Klien : “Dulu kita selalu bersama-sama dan berjanji untuk tetap saling
menjaga satu sama lain, tetap saling mendukung, dan berusaha
menerima kelebihan dan kekurangan masing-masing. Tapi sejak saat
ini saya sudah tidak percaya lagi dengannya, sangat sulit bagi saya
untuk memaafkannya kembali.”

Konselor : “Dari perbicaraan kita tadi, saya menangap bahwa anda sangat
kecewa dengan perlakuan sahabat anda yang telah melanggar janji
kalian berdua dan nampaknya anda sudah tidak ingin lagi menjalin
hubungan persahabatan seperti dulu lagi dengan sahabat anda ini.”

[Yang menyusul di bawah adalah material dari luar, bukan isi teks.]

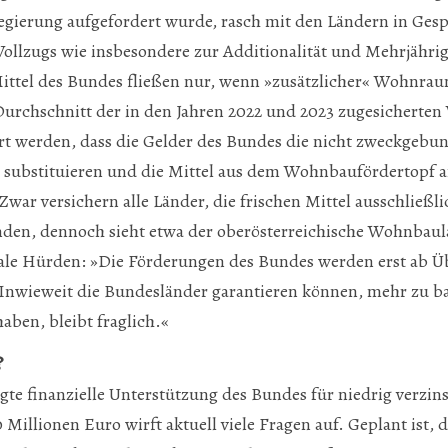
gierung aufgefordert wurde, rasch mit den Ländern in Gesp
Vollzugs wie insbesondere zur Additionalität und Mehrjährig
ittel des Bundes fließen nur, wenn »zusätzlicher« Wohnrau
 Durchschnitt der in den Jahren 2022 und 2023 zugesicherte
rt werden, dass die Gelder des Bundes die nicht zweckgebu
ubstituieren und die Mittel aus dem Wohnbaufördertopf a
war versichern alle Länder, die frischen Mittel ausschließli
nden, dennoch sieht etwa der oberösterreichische Wohnbau
e Hürden: »Die Förderungen des Bundes werden erst ab Üb
nwieweit die Bundesländer garantieren können, mehr zu bau
aben, bleibt fraglich.«
?
te finanzielle Unterstützung des Bundes für niedrig verzin
Millionen Euro wirft aktuell viele Fragen auf. Geplant ist, 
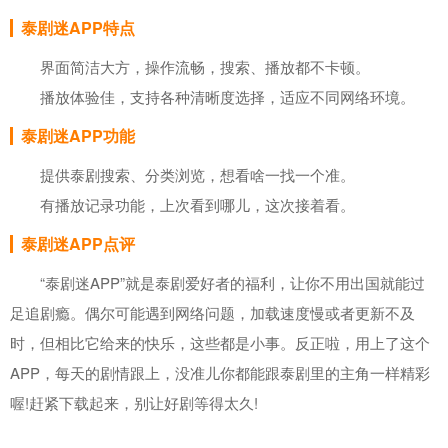
泰剧迷APP特点
界面简洁大方，操作流畅，搜索、播放都不卡顿。
播放体验佳，支持各种清晰度选择，适应不同网络环境。
泰剧迷APP功能
提供泰剧搜索、分类浏览，想看啥一找一个准。
有播放记录功能，上次看到哪儿，这次接着看。
泰剧迷APP点评
“泰剧迷APP”就是泰剧爱好者的福利，让你不用出国就能过
足追剧瘾。偶尔可能遇到网络问题，加载速度慢或者更新不及
时，但相比它给来的快乐，这些都是小事。反正啦，用上了这个
APP，每天的剧情跟上，没准儿你都能跟泰剧里的主角一样精彩
喔!赶紧下载起来，别让好剧等得太久!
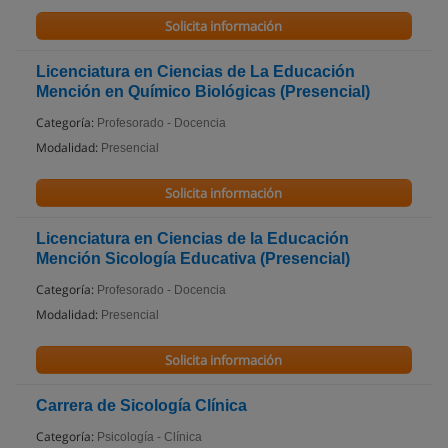
Solicita información
Licenciatura en Ciencias de La Educación
Mención en Químico Biológicas (Presencial)
Categoría:
Profesorado - Docencia
Modalidad:
Presencial
Solicita información
Licenciatura en Ciencias de la Educación
Mención Sicología Educativa (Presencial)
Categoría:
Profesorado - Docencia
Modalidad:
Presencial
Solicita información
Carrera de Sicología Clínica
Categoría:
Psicología - Clínica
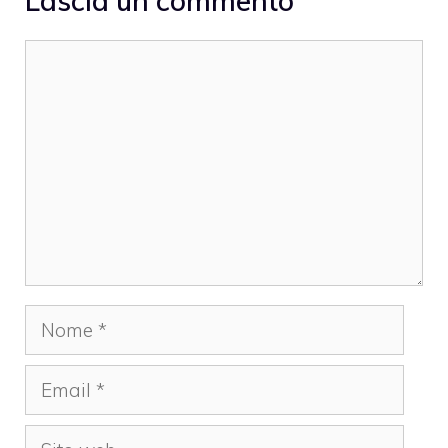
Lascia un commento
Commento
Nome
Email
Sito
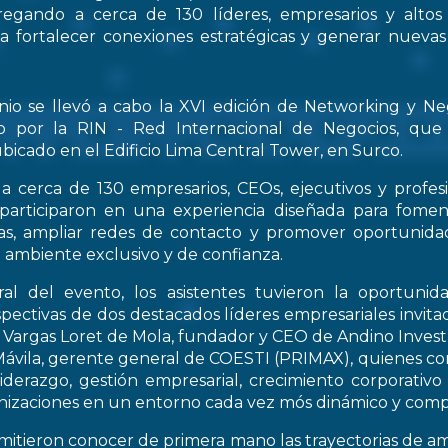
regando a cerca de 130 líderes, empresarios y altos
 a fortalecer conexiones estratégicas y generar nueva
nio se llevó a cabo la XVI edición de Networking y Ne
o por la RIN - Red Internacional de Negocios, que
bicado en el Edificio Lima Central Tower, en Surco.
a cerca de 130 empresarios, CEOs, ejecutivos y profes
 participaron en una experiencia diseñada para fomen
icas, ampliar redes de contacto y promover oportunid
 ambiente exclusivo y de confianza.
al del evento, los asistentes tuvieron la oportunid
spectivas de dos destacados líderes empresariales invitad
s Vargas Loret de Mola, fundador y CEO de Andino Inve
ávila, gerente general de COESTI (PRIMAX), quienes com
liderazgo, gestión empresarial, crecimiento corporativo
nizaciones en un entorno cada vez mós dinámico y compe
rmitieron conocer de primera mano las trayectorias de a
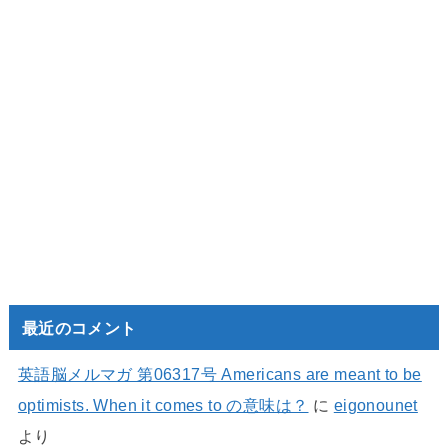
最近のコメント
英語脳メルマガ 第06317号 Americans are meant to be
optimists. When it comes to の意味は？
に
eigonounet
より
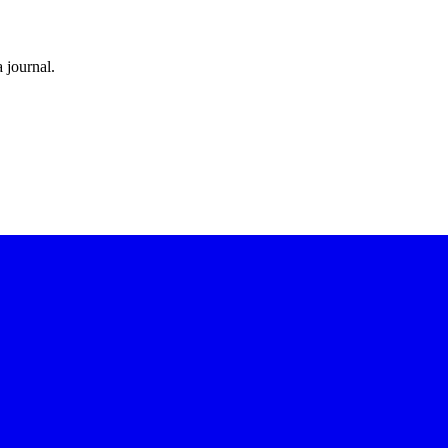
 journal.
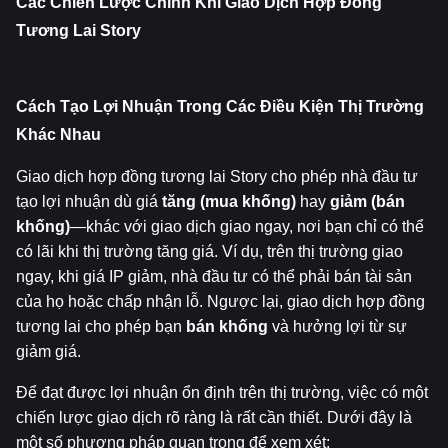
Các Chiến Lược Chính Khi Giao Dịch Hợp Đồng 
Tương Lai Story
Cách Tạo Lợi Nhuận Trong Các Điều Kiện Thị Trường 
Khác Nhau
Giao dịch hợp đồng tương lai Story cho phép nhà đầu tư 
tạo lợi nhuận dù giá 
tăng (mua khống)
 hay 
giảm (bán 
khống)
—khác với giao dịch giao ngay, nơi bạn chỉ có thể 
có lãi khi thị trường tăng giá. Ví dụ, trên thị trường giao 
ngay, khi giá IP giảm, nhà đầu tư có thể phải bán tài sản 
của họ hoặc chấp nhận lỗ. Ngược lại, giao dịch hợp đồng 
tương lai cho phép bạn 
bán khống
 và hưởng lợi từ sự 
giảm giá.
Để đạt được lợi nhuận ổn định trên thị trường, việc có một 
chiến lược giao dịch rõ ràng là rất cần thiết. Dưới đây là 
một số phương pháp quan trọng để xem xét:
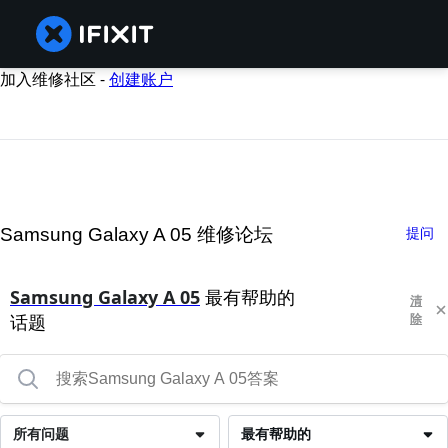
加入维修社区 -
创建账户
Samsung Galaxy A 05 维修论坛
提问
Samsung Galaxy A 05
最有帮助的
清
话题
除
所有问题
最有帮助的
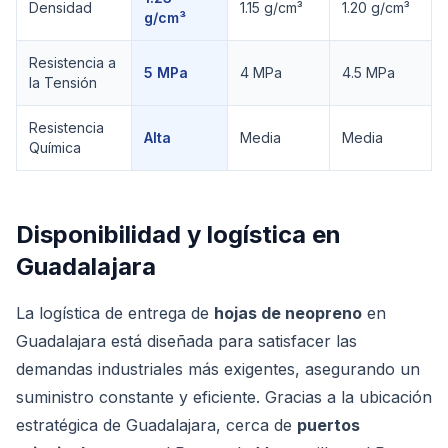
Densidad
1.15 g/cm³
1.20 g/cm³
g/cm³
Resistencia a
5 MPa
4 MPa
4.5 MPa
la Tensión
Resistencia
Alta
Media
Media
Química
Disponibilidad y logística en
Guadalajara
La logística de entrega de
hojas de neopreno
en
Guadalajara está diseñada para satisfacer las
demandas industriales más exigentes, asegurando un
suministro constante y eficiente. Gracias a la ubicación
estratégica de Guadalajara, cerca de
puertos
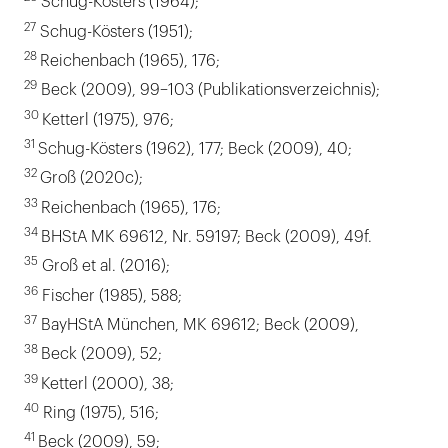
Schug-Kösters (1964);
27
Schug-Kösters (1951);
28
Reichenbach (1965), 176;
29
Beck (2009), 99–103 (Publikationsverzeichnis);
30
Ketterl (1975), 976;
31
Schug-Kösters (1962), 177; Beck (2009), 40;
32
Groß (2020c);
33
Reichenbach (1965), 176;
34
BHStA MK 69612, Nr. 59197; Beck (2009), 49f.
35
Groß et al. (2016);
36
Fischer (1985), 588;
37
BayHStA München, MK 69612; Beck (2009),
38
Beck (2009), 52;
39
Ketterl (2000), 38;
40
Ring (1975), 516;
41
Beck (2009), 59;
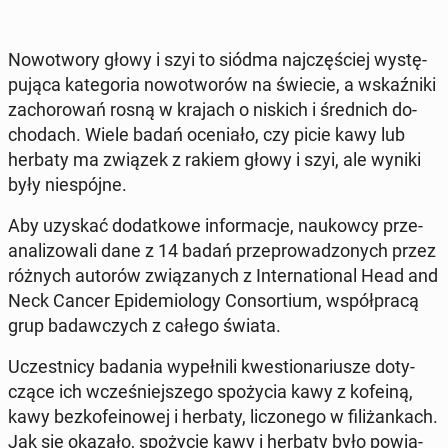
No­wo­two­ry głowy i szyi to siódma naj­czę­ściej wy­stę­
pu­ją­ca ka­te­go­ria no­wo­two­rów na świecie, a wskaź­ni­ki
za­cho­ro­wań rosną w krajach o niskich i śred­nich do­
cho­dach. Wiele badań oce­nia­ło, czy picie kawy lub
herbaty ma związek z rakiem głowy i szyi, ale wyniki
były nie­spój­ne.
Aby uzyskać do­dat­ko­we in­for­ma­cje, na­ukow­cy prze­
ana­li­zo­wa­li dane z 14 badań prze­pro­wa­dzo­nych przez
różnych autorów zwią­za­nych z In­ter­na­tio­nal Head and
Neck Cancer Epi­de­mio­lo­gy Con­sor­tium, współ­pra­cą
grup ba­daw­czych z całego świata.
Uczest­ni­cy badania wy­peł­ni­li kwe­stio­na­riu­sze do­ty­
czą­ce ich wcze­śniej­sze­go spo­ży­cia kawy z kofeiną,
kawy bez­ko­fe­ino­wej i herbaty, li­czo­ne­go w fi­li­żan­kach.
Jak się okazało, spo­ży­cie kawy i herbaty było po­wią­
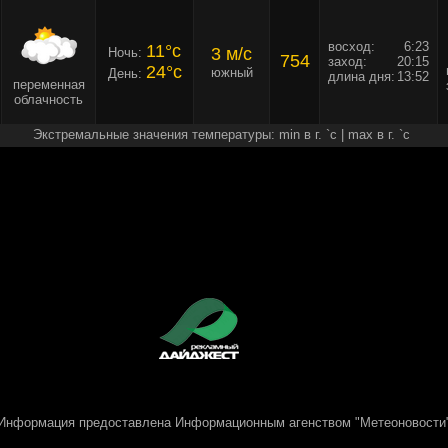
восход:
6:23
11°c
3 м/c
Ночь:
754
заход:
20:15
24°c
южный
День:
длина дня:
13:52
переменная
облачность
Экстремальные значения температуры: min в г. `c | max в г. `c
Информация предоставлена
Информационным агенством "Метеоновости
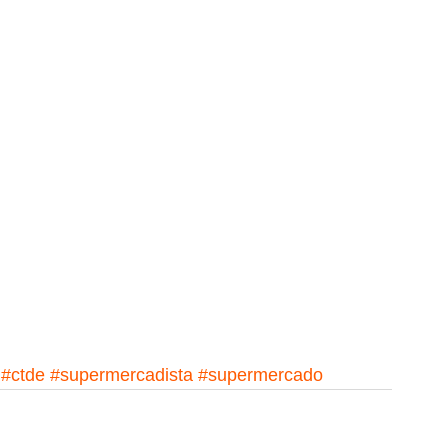
#ctde
#supermercadista
#supermercado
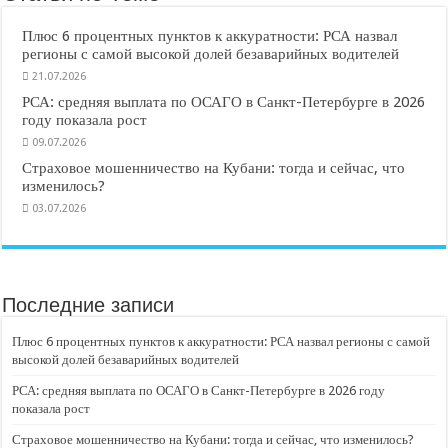
Плюс 6 процентных пунктов к аккуратности: РСА назвал
регионы с самой высокой долей безаварийных водителей
21.07.2026
РСА: средняя выплата по ОСАГО в Санкт-Петербурге в 2026
году показала рост
09.07.2026
Страховое мошенничество на Кубани: тогда и сейчас, что
изменилось?
03.07.2026
Последние записи
Плюс 6 процентных пунктов к аккуратности: РСА назвал регионы с самой
высокой долей безаварийных водителей
РСА: средняя выплата по ОСАГО в Санкт-Петербурге в 2026 году
показала рост
Страховое мошенничество на Кубани: тогда и сейчас, что изменилось?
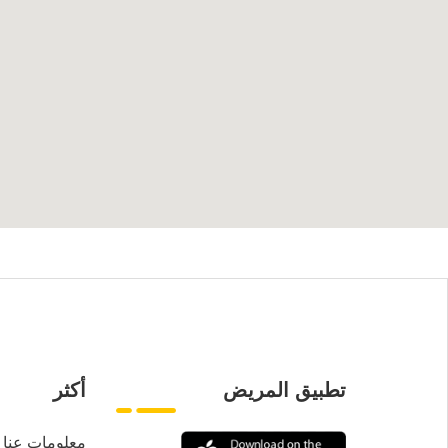
تطبيق المريض
أكثر
معلومات عنا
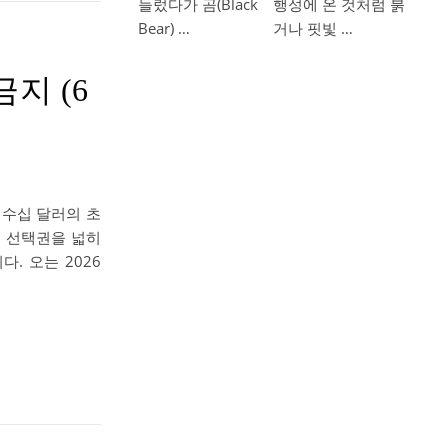
들렀다가 곰(Black
행성에 온 것처럼 붉
Bear) …
거나 핏빛 …
지 (6
수십 달러의 초
의 선택권을 넓히
. 오는 2026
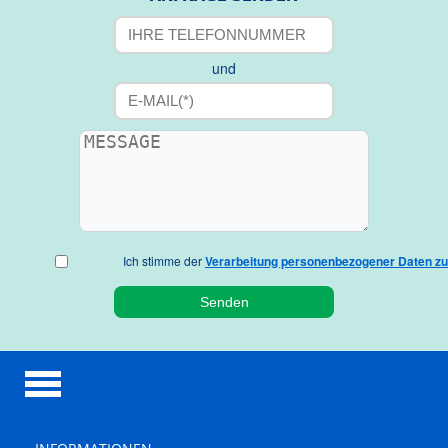
und
Ich stimme der
Verarbeitung personenbezogener Daten zu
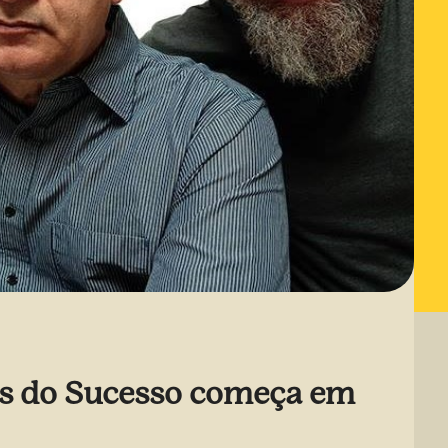
as do Sucesso começa em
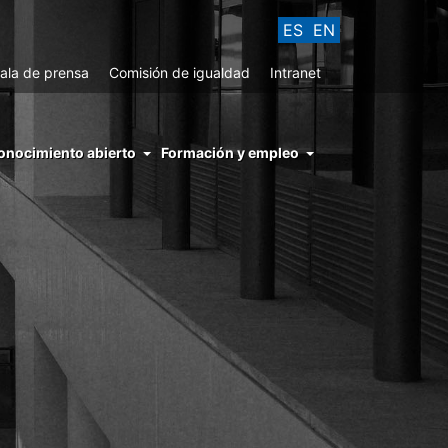
ES
EN
ala de prensa
Comisión de igualdad
Intranet
enu
onocimiento abierto
Formación y empleo
ght
hs
nocimiento
ierto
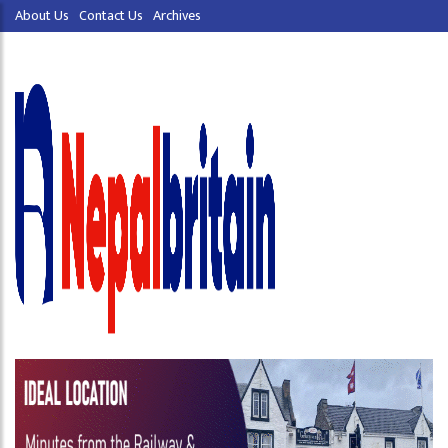
About Us
Contact Us
Archives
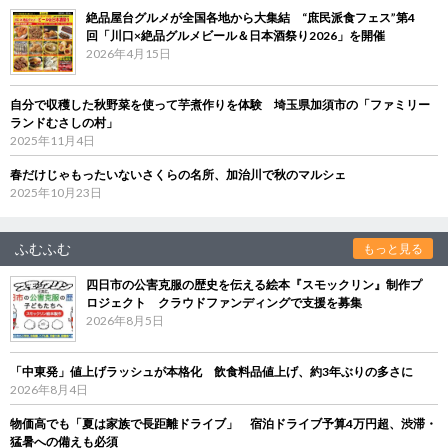
絶品屋台グルメが全国各地から大集結 “庶民派食フェス”第4
回「川口×絶品グルメビール＆日本酒祭り2026」を開催
2026年4月15日
自分で収穫した秋野菜を使って芋煮作りを体験 埼玉県加須市の「ファミリー
ランドむさしの村」
2025年11月4日
春だけじゃもったいないさくらの名所、加治川で秋のマルシェ
2025年10月23日
ふむふむ
もっと見る
四日市の公害克服の歴史を伝える絵本『スモックリン』制作プ
ロジェクト クラウドファンディングで支援を募集
2026年8月5日
「中東発」値上げラッシュが本格化 飲食料品値上げ、約3年ぶりの多さに
2026年8月4日
物価高でも「夏は家族で長距離ドライブ」 宿泊ドライブ予算4万円超、渋滞・
猛暑への備えも必須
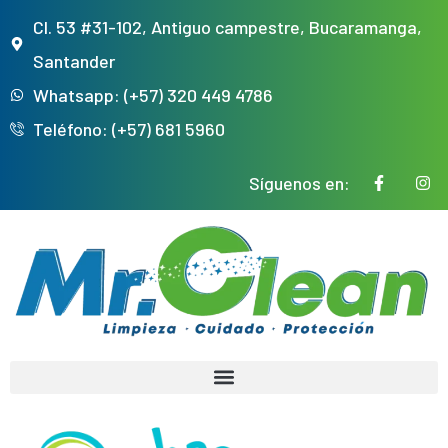
Cl. 53 #31-102, Antiguo campestre, Bucaramanga,
Santander
Whatsapp: (+57) 320 449 4786
Teléfono: (+57) 681 5960
Síguenos en:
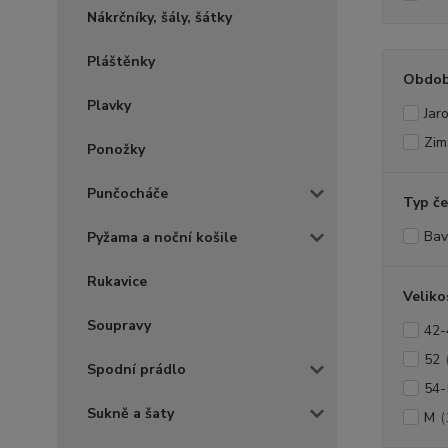
Nákrčníky, šály, šátky
Pláštěnky
Obdob
Plavky
Jaro
Zim
Ponožky
Punčocháče
Typ če
Bav
Pyžama a noční košile
Rukavice
Veliko
Soupravy
42-
52
Spodní prádlo
54-
Sukně a šaty
M
(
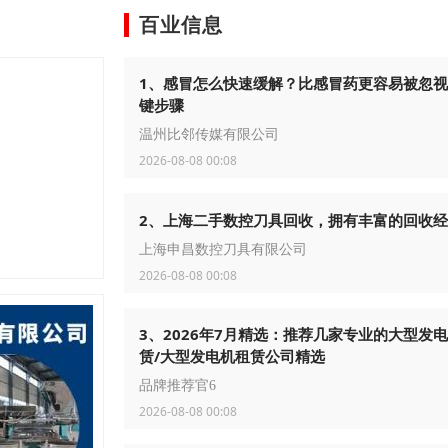
百业信息
1、感冒怎么快速缓解？比感冒药更容易被忽
键步骤
温州比邻传媒有限公司
2026-08-08 00:08
2、上海二手数控刀具回收，拥有丰富的回收
上海申昌数控刀具有限公司
2026-08-08 00:08
3、2026年7月精选：推荐几家专业的大型发
赁/大型发电机租赁公司精选
品牌推荐官6
2026-08-08 00:08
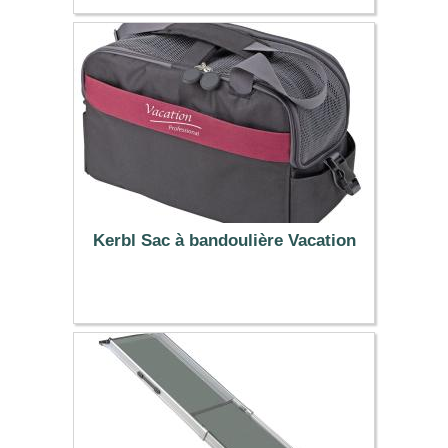
11.99 €
Kerbl Sac à bandoulière Vacation
39.49 €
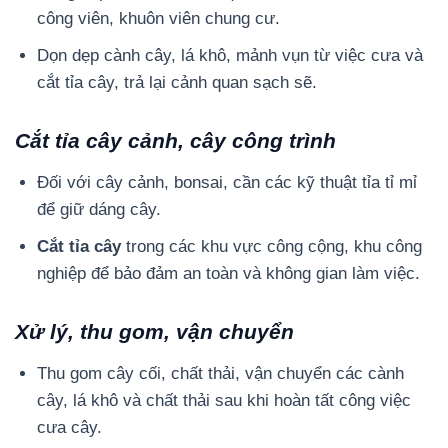
công viên, khuôn viên chung cư.
Dọn dẹp cành cây, lá khô, mảnh vụn từ việc cưa và
cắt tỉa cây, trả lại cảnh quan sạch sẽ.
Cắt tỉa cây cảnh, cây công trình
Đối với cây cảnh, bonsai, cần các kỹ thuật tỉa tỉ mỉ
để giữ dáng cây.
Cắt tỉa cây
trong các khu vực công cộng, khu công
nghiệp để bảo đảm an toàn và không gian làm việc.
Xử lý, thu gom, vận chuyển
Thu gom cây cối, chất thải, vận chuyển các cành
cây, lá khô và chất thải sau khi hoàn tất công việc
cưa cây.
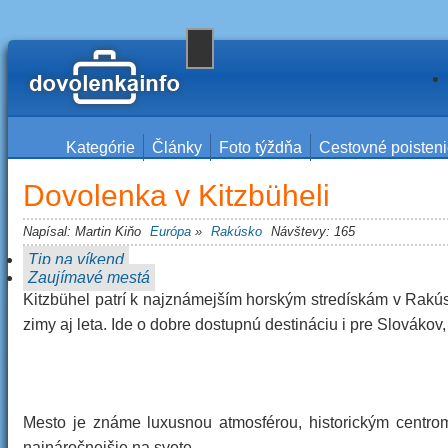
Kategórie
Články
Foto týždňa
Cestovné poisten
Dovolenka v Kitzbüheli
Napísal:
Martin Kiňo
Európa
»
Rakúsko
Návštevy: 165
Tip na víkend
Zaujímavé mestá
Kitzbühel patrí k najznámejším horským stredískám v Rakú
zimy aj leta. Ide o dobre dostupnú destináciu i pre Slovákov
Mesto je známe luxusnou atmosférou, historickým centrom
najnáročnejšie na svete.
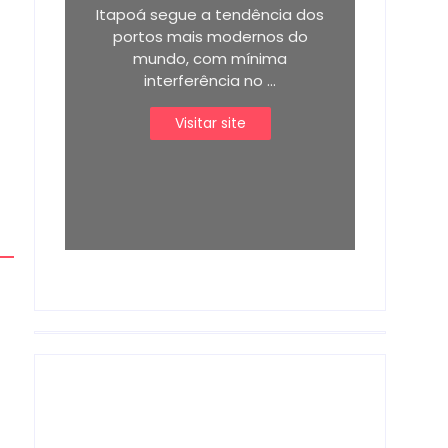
Itapoá segue a tendência dos
portos mais modernos do
mundo, com mínima
interferência no ...
Visitar site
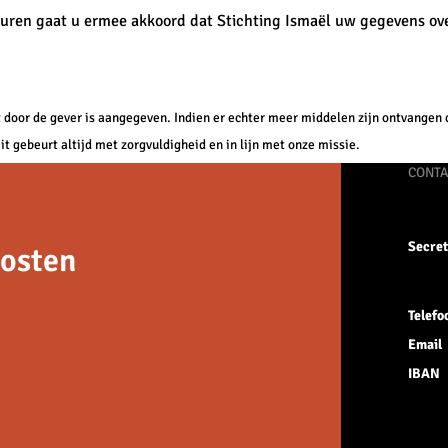
sturen gaat u ermee akkoord dat Stichting Ismaël uw gegevens o
 door de gever is aangegeven. Indien er echter meer middelen zijn ontvangen 
t gebeurt altijd met zorgvuldigheid en in lijn met onze missie.
CONTA
Secret
Oosten
Telefo
Email
IBAN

Beberapa contoh potongan percakapan antara konselor dan konseli yang

menggunakan teknik parafrase antara lain :

 Klien : “…Itu merupakan suatu pekerjaan yang baik, namun saya


tidak mengambilnya. Dan saya tidak tahu mengapa saya begini?”
Konselor : “Nampaknya anda masih terlihat ragu akan pekerjaan
tersebut.”
 Klien : “ …Semuanya terlihat sangat membosankan. Tidak ada
satu pun yang baru. Semua teman-teman saya bahkan pergi
meninggalkan saya. Andaikan saja saya mempunyai banyak uang, saya
pasti dapat melakukan banyak hal.”
Konselor : “Tidak memiliki banyak uang dan teman, tidak ada satupun
yang dapat anda kerjakan saat ini.”
 Klien : “…Dia yang meninggalkan saya. Lalu kemarin saat saya
sedang berbelanja disuatu tempat, saya melihatnya pergi bersama dengan
wanita lain yang sepertinya adalah kekasih barunya.”
Konselor : “Jadi anda beranggapan bahwa dia meninggalkan anda dan
telah memiliki kekasih baru.”
 Klien : “…Saya merasa bahwa dia telah mengkhianati
persahabatan kami selama ini. Dengan seenaknya dia melanggar
perjanjian yang telah kami buat selama ini. Saya sangat kecewa atas
perlakuannya.”
Konselor : “Dari pembicaraan kita tadi saya menangkap bahwa anda
sangat kecewa dengan perlakuan sahabat anda yang melanggar
perjanjian diantara kalian.”
DAFTAR PUSTAKA

Asmani, Jamal M’mur. 2010. Panduan Efektif Bimbingan dan Konseling di Sekolah.
Jogjakarta: DIVA Press.

Tri Hastuti, Retno, dkk. 2007. Keterampilan-Keterampilan Dasar dalam Konseling.


Surbaya: Unesa University Press.
Geldard, Kathryn dan Geldard, David. 2011. Keterapilan Dasar Praktik Konseling.
Jogjakarta: PUSTAKA PELAJAR.
Binham, Muhammad. Keterampilan Dasar Mikro Konseling. Minggu, 8 April 2018.